The third element, which is commitment to Christ, may be the most important element of all, at least in the evangelical church. Today, some people approach the idea of faith as simply an intellectual agreement with what is preached. As long as someone says, “Yes, I believe Jesus is the Savior and that He died for my sins,” then it doesn’t make any difference at all whether you actually follow after Jesus Christ. But if Christ isn’t my Lord, then He isn’t my Savior. If I am trusting a Christ who isn’t the Lord, I am not trusting the true Christ. Only the Lord can save you, so you have to commit yourself and follow after Him.
James writes about true faith versus a superficial faith. He points out that even the demons have faith if all that we mean by faith is intellectual agreement. They know perfectly well that Jesus Christ is the Son of God and that He died to be the world’s Savior. But they are not trusting Him for their salvation. And you see, that’s where the difference comes in.
A good example of this difference comes at the very end of John’s Gospel. Jesus had been raised from the dead, and He had appeared to the disciples when Thomas wasn’t present. When they came to Thomas and told him that Jesus had risen, he refused to believe it. Then Jesus appeared to him, and Thomas fell at His feet in worship, saying, “My Lord and my God!” (John 20:28). This is the the climax of the Gospel. John is holding out these truths before us: Jesus Christ has come in the flesh, been lifted up on the cross, been raised from the dead, and we are to respond in saving faith by falling down and saying, “My Lord and my God.” And when we do that, we are demonstrating the faith that saves.
Let me now apply this in three critical ways. The first is that the story of the bronze snake teaches us about the nature of sin. Sin is like the serpents’ bite. It’s a deadly venom within us, not an external and basically harmless blemish that can be easily cured by human remedies. Unless a cure beyond our own ability can be found, we’re destined to perish miserably and forever. Any genuine cure must come from God, and it must deal with the sin problem radically.
Second, we see the healing power of the uplifted Christ. We can’t save ourselves, but God can. God has done it through Jesus Christ. Is there another way? No, there’s no other way. Jesus is the only one. Jesus expressed this Himself when he said, “The Son of Man did not come to be served but to serve, and to give his life as a ransom for many” (Mark 10:45). And he said in another place, “When I am lifted up from the earth, I will draw all men to myself” (John 12:32). Christ lifted up is the focal point of the Bible, and indeed the focal point of all history. We can never speak of Him enough.

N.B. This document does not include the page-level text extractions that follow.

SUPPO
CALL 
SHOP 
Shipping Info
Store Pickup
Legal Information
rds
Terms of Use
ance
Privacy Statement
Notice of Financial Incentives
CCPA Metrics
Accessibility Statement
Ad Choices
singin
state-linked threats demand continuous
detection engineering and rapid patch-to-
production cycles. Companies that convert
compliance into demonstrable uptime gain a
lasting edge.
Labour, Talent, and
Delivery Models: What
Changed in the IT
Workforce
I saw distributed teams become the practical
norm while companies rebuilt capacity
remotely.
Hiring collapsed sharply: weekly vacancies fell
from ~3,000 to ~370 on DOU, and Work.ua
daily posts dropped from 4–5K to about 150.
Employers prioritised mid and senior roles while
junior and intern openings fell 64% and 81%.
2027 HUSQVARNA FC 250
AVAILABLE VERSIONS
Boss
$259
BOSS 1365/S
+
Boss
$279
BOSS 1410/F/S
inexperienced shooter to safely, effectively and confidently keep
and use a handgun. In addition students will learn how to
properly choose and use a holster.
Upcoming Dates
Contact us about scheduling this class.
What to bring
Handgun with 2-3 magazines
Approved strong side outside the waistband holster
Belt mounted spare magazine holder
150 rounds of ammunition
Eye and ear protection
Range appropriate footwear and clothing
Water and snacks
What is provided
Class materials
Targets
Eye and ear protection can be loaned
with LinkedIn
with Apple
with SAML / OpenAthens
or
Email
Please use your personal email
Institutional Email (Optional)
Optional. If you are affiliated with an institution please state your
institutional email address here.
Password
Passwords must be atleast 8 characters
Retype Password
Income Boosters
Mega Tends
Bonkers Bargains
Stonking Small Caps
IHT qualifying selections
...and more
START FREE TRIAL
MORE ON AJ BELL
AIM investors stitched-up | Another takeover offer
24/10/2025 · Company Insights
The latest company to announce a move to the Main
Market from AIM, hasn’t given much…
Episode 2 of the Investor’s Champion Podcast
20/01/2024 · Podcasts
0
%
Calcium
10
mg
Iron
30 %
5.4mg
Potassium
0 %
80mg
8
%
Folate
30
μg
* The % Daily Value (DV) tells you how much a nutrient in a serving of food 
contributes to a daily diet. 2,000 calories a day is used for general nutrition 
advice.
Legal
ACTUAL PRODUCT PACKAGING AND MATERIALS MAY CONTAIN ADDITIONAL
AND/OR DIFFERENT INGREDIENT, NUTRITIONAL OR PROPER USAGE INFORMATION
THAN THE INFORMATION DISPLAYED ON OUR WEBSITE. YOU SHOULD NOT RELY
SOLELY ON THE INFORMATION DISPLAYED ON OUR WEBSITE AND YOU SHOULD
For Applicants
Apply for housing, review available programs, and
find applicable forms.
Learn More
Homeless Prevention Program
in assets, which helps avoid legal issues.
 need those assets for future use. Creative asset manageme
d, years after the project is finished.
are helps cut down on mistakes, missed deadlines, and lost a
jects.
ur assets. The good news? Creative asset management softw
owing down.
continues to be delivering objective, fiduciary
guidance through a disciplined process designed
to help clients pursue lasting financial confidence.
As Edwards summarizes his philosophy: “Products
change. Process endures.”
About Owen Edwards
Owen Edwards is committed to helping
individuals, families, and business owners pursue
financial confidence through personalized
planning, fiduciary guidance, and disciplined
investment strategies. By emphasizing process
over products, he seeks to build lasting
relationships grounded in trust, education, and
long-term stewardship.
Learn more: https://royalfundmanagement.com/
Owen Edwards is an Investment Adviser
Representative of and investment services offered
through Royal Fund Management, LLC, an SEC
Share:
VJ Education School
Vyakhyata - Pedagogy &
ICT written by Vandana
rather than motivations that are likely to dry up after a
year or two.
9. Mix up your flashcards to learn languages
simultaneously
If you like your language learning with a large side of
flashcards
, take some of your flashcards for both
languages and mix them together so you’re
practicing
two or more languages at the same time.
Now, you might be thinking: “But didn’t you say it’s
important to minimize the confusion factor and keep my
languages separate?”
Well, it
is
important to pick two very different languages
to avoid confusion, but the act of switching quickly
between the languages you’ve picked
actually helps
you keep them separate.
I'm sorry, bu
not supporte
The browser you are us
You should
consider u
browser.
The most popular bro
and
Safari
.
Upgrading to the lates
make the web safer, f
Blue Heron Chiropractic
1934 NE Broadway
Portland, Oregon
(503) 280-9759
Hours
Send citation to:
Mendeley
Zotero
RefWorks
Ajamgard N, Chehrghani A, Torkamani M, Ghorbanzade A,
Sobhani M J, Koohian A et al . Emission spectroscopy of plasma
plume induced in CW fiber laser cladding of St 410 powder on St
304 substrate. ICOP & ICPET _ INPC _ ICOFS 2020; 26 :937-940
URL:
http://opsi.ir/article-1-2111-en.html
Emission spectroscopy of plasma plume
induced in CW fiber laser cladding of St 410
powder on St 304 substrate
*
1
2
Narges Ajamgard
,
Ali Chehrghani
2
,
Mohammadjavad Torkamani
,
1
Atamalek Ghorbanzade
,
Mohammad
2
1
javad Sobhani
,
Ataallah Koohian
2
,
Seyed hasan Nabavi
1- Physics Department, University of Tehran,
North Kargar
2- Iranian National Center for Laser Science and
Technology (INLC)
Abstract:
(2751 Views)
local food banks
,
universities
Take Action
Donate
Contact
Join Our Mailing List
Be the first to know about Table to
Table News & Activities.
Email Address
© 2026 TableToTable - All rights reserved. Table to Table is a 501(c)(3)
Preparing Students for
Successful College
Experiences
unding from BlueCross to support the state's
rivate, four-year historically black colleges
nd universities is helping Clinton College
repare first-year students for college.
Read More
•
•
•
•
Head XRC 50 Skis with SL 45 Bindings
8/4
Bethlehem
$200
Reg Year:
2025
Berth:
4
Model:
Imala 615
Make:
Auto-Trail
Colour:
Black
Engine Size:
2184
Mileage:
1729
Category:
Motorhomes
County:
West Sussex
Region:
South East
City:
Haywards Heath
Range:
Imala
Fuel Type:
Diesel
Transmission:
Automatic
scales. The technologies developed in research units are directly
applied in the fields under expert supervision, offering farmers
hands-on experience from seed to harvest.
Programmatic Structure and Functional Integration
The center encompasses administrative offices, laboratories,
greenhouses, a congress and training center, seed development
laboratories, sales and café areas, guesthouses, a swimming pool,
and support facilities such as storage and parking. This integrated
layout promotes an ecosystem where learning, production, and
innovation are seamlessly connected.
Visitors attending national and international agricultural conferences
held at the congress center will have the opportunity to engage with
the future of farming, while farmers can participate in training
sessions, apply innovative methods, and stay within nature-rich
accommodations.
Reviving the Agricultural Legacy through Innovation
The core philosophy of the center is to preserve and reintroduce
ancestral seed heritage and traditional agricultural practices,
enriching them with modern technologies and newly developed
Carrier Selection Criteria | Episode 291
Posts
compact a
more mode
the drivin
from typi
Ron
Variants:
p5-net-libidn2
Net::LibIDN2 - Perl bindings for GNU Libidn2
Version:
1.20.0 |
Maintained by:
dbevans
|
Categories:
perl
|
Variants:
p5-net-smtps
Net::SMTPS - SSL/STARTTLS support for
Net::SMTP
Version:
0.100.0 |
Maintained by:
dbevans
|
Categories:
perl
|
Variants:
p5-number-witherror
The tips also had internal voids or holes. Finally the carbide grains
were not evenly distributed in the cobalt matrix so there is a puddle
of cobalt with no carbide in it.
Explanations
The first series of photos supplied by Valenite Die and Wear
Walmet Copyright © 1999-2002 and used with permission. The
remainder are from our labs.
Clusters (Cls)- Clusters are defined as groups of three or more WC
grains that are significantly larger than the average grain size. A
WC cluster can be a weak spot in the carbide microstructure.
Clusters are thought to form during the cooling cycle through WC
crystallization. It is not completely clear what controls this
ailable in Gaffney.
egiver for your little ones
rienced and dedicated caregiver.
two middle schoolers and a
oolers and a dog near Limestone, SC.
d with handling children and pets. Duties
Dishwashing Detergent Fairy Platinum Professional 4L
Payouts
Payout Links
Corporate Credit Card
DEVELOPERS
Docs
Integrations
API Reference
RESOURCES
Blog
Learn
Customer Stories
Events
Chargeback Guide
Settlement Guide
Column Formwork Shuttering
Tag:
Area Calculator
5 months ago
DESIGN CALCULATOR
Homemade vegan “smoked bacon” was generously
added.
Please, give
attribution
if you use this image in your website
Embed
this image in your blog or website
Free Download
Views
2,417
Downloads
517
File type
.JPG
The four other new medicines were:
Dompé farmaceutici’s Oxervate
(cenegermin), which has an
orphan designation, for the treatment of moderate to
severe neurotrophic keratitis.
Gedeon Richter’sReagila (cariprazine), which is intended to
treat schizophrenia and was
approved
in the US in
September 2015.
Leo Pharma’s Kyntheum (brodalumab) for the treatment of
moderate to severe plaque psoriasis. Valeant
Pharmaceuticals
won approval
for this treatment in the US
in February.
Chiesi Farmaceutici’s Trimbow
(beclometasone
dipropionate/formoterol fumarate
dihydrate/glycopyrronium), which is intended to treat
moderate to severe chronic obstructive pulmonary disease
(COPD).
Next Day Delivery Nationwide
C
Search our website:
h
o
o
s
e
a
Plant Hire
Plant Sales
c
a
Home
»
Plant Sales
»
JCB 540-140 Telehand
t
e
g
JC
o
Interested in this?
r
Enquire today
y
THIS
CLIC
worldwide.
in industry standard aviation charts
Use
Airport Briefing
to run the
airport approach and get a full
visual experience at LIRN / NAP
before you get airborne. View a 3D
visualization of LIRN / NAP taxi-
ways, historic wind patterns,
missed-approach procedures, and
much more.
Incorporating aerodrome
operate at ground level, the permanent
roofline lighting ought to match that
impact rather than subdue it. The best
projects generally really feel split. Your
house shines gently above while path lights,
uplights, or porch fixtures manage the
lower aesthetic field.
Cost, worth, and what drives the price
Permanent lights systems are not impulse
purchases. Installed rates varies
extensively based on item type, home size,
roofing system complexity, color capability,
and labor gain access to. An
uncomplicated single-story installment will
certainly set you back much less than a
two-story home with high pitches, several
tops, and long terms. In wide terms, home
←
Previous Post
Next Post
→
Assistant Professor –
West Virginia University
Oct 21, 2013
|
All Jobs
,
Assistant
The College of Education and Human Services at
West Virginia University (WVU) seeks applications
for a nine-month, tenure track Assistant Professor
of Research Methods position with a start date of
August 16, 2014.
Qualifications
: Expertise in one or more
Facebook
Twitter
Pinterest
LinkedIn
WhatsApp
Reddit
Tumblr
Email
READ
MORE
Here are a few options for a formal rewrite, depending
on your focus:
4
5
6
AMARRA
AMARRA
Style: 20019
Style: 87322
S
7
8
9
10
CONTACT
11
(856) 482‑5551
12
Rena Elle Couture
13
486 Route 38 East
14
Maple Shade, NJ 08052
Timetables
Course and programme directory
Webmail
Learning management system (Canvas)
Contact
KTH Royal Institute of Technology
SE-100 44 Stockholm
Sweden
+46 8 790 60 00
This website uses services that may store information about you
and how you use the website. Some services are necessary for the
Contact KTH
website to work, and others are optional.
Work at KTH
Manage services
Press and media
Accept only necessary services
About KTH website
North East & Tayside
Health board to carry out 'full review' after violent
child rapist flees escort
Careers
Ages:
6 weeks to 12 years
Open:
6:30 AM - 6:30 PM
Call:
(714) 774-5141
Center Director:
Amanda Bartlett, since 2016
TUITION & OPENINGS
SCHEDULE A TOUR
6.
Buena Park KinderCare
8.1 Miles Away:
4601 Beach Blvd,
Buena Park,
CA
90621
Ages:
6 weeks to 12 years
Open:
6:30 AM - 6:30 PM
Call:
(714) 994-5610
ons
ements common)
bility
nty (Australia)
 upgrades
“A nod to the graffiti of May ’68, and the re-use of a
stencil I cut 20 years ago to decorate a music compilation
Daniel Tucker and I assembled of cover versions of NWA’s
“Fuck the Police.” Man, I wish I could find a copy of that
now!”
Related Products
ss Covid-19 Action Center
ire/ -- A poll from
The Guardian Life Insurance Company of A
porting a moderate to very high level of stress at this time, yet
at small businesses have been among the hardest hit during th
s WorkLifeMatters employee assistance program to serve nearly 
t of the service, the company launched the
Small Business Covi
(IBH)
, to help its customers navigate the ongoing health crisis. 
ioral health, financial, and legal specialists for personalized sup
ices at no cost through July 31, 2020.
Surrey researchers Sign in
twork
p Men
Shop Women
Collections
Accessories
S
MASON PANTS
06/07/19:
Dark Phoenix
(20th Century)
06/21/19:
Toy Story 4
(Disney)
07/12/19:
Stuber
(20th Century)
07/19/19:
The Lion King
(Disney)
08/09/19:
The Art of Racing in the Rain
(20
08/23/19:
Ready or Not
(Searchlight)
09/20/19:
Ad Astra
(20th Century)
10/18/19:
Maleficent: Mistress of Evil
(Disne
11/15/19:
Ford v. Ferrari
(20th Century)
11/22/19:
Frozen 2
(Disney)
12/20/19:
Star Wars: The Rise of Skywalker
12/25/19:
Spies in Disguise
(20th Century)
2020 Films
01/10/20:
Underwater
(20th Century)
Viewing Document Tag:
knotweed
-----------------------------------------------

Do you tell other people about the uplifted Christ, or do you spend all your time talking about things that really don’t matter to people who are going to perish without Jesus Christ?
The last point of application is the necessity and simplicity of faith. While the classical theologians talked about faith in terms of content, assent and trust, we mustn’t get bogged down by making it complex. Sometimes we have to talk about those three elements because people’s understanding of saving faith can get distorted. But referring to our passage, faith is as simple as looking to the snake upon the pole.
Charles Haddon Spurgeon was a young boy when he was saved. God had been working in his heart and he was restless. On one occasion, he went into a small Primitive Methodist Chapel in the midst of a snowstorm. There was hardly anybody there, and a layman was asked to preach because the preacher couldn’t get there because of the storm. He did the best he could; he was uneducated and couldn’t even pronounce the words properly. He picked a text from Isaiah: “Look unto me and be ye saved, all the ends of the earth: for I am God, and there is none else” (Is. 45:22). The lay preacher began to preach, very simply, but he hammered his points home: “My dear friends, this is a very simple text indeed. It says ‘Look.’ Now lookin’ don’t take a great deal of pains. It ain’t liftin’ your foot or your finger; it is just, ‘Look.’” He went on as long as he could, and then he noticed Spurgeon sitting under the balcony on his right. He turned to him, fixing his eyes on him, and said, “Young man, you look miserable…and you always will be miserable—miserable in life, and miserable in death—if you don’t obey my text…Young man, look to Jesus Christ. Look! Look! Look. You have nothin’ to do but look and live.”1 And that’s what Spurgeon did. He was converted and became the greatest evangelist of his age.
Have you looked to Jesus Christ to cure you from the serpent bite of sin? If not, why not? No one who has ever looked to Jesus Christ for salvation has been turned away.
1C. H. Spurgeon, Autobiography, vol. 1, 1834-1859 (repr.; Carlisle, PA: Banner of Truth Trust, 1973), 87-88.